In the inner optimization, each worker takes a sample of data from its shard of data, and optimizes its parameters independently for \(H\) steps. Only after these \(H\) steps does it share its updated parameters with all other workers, hence helping to hide communication overhead. In the paper, they used AdamW for the inner optimizer.

The outer optimizer then takes the average of the changes of all the inner gradients, and uses this to update the overall parameters for the next step. They used Nesterov momentum for this as they found that it empirically gave the best convergence results.

3. Resiliency to Compute and Communication Changes

They did some interesting ablations to show that this technique is resistant to both compute and communication changes.

Compute Changes

They tried various settings of how the total number of nodes in the cluster change over time (i.e constant, increasing over time, decreasing, halving, etc). It’s interesting to note that for strategies that use the same final total compute (i.e doubling/halving, or ramping up/down) that their final perplexity scores were very similar.

In general, schedules that used more compute overall had lower final perplexity.

Communication Changes

On the network side of things, they tested how well training will proceed if each worker (out of 8 total) had a 10%, 30%, and 50% chance of failing to communicate their gradients. This will result in the isolated workers continuing to use their old gradients for the next step of inner optimization training. Surprisingly, even though the perplexity was spiky it still converged to nearly the synchronous case:

Most Glaring Deficiency

Perplexity is an ok metric to measure how training is improving over time, but may not necessarily correlate to downstream task performance.

Results would be stronger if there were downstream evals as well to ensure that there were no side effects to having such large inner optimization steps that cannot be glanced from just perplexity alone.

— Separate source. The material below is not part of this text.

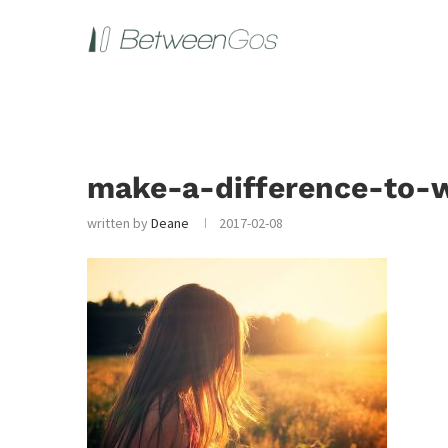
make-a-difference-to-
written by
Deane
2017-02-08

Conclusions for Future Work

Many traditional practices of model training (i.e we must update all weights after each backward pass!) are probably not strictly necessary for good convergence and generalization of training. Techniques like DiLoCo show that we can trade-off some of these for improvements in communication overhead and cluster resiliency with little impact on final model performance. This could pave way for more efficient and cheaper training of large models in the future.